# The walleyes are eating well



## TIGGER (Jan 17, 2006)

I was out trolling for some shoreline walleyes this week and caught some nice walleyes. One fish was super fat and thought that she did not dropped her eggs. After filleting I noticed there were no eggs but a super full stomach. To my amazement there were 11 steelhead trout stockings in the belly pouch. They ranged in size from 5.25" to 8" in length. The total weight of the stomach contents was close to 1 pound.























You may be able to tell which one it was the culprit. The threat has been eliminated. LOL

Side note..... I really would like to know how many of the stocked steelhead get taken out by walleyes. Any thoughts?


----------



## Shad Rap (Nov 10, 2010)

Wow...apparently a whole lot.


----------



## garhtr (Jan 12, 2009)

TIGGER said:


> Side note..... I really would like to know how many of the stocked steelhead get taken out by walleyes. Any thoughts?


 Yea, looks like a lot, unfortunately. Any trout in the other fish ?
Let us know if that walleye taste like trout


----------



## chrisrf815 (Jul 6, 2014)

Nice, i hope they eat them all


----------



## chrisrf815 (Jul 6, 2014)

Im gonna start throwing those ridiculosely large trout swimbaits for cali bass for walleye


----------



## Kenlow1 (Jul 14, 2012)

John, thanks for sharing and the pics-very interesting. I always check the stomachs of fish especially when they look like they swallowed a football. Can you tell us what area of the lake the eyes were taken? Not that it matters but curious if they were bushwackin the trout near a river or trib that was maybe recently stocked. That is why the larger fish have a better survival rate than fingerlings.
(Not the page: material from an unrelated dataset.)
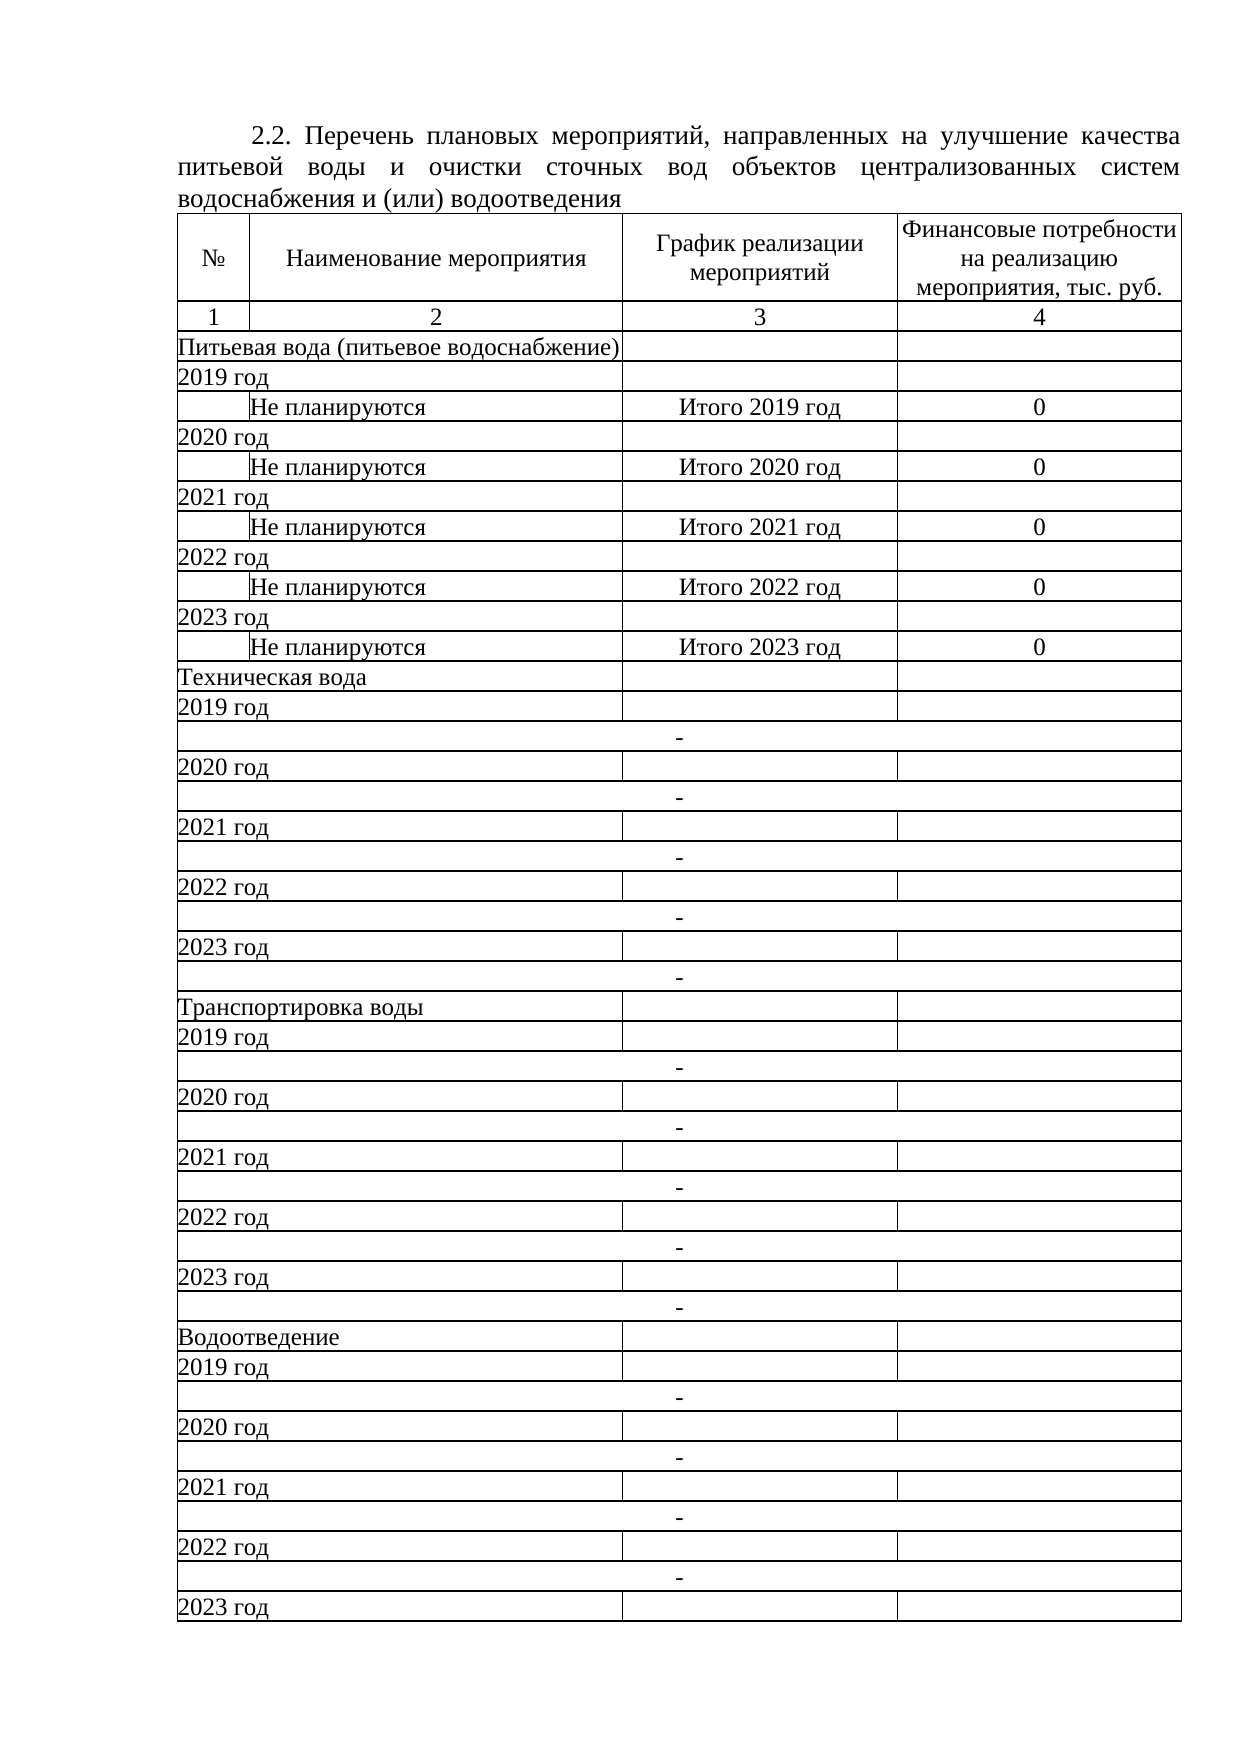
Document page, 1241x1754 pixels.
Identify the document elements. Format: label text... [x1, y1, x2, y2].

Now with more muskies being caught and rumor of lake trout being stocked, a lot of eating machines in the lake. I wouldnt feel safe till I was 18 inches if I were a fish! Haha. 20 years ago I caught a 10 1/2 ib walleye off Huron pier in fall and it had 13 or 14 shad in its stomach in various stages of decomposition when it slammed my #9 Shad Rap.


----------



## TClark (Apr 20, 2007)

WOW, nice catch for sure!! Them trout slide right down. ;-)


----------



## kapposgd (Apr 10, 2012)

chrisrf815 said:


> Im gonna start throwing those ridiculosely large trout swimbaits for cali bass for walleye


You might be on to something there.


----------



## Snakecharmer (Apr 9, 2008)

Need more rainbow trout colored lures.


----------



## TClark (Apr 20, 2007)




----------



## TIGGER (Jan 17, 2006)

What is really crazy is I just checked the stomach contents again and I am pretty sure one of them is a lake trout.


----------



## Kenlow1 (Jul 14, 2012)

Sure does look like a lake trout. Recent post said they were released off Kelleys Island but cannot confirm?


----------



## Kenlow1 (Jul 14, 2012)

40,000 dumped off Kelleys. Need to be trolling a 5-7 inch trout colored crank around that area. Walleyes probably swimming around with open mouths chewing down!


----------



## kayak1979 (Jul 13, 2014)

They did dump them. "Lake Trout Overboard ~The MV Islander took these ODNR Fish Hatchery trucks out towards Kelleys Island today to release 40000 Lake Trout into the population. Just keep swimming Photos courtesy of Capt. @David Dress"

https://www.facebook.com/MillerFerr...46326261579/10154246326081579/?type=3&theater


----------



## Searay (Feb 12, 2007)

This could be the reason for a steelhead decline.. lots of big walleye from the 03 hatch...


----------



## laynhardwood (Dec 27, 2009)

The sea lamprey is the biggest killer of steelhead I believe


----------



## steelhead sniper 860 (Nov 6, 2013)

I didnt notice a decline in the steelhead fishing this past season some said it was one of the better years in recent past. Early we didnt have the rain and flows we usually have but it kept the fish the lower stretches of the river for a little longer then usual.


----------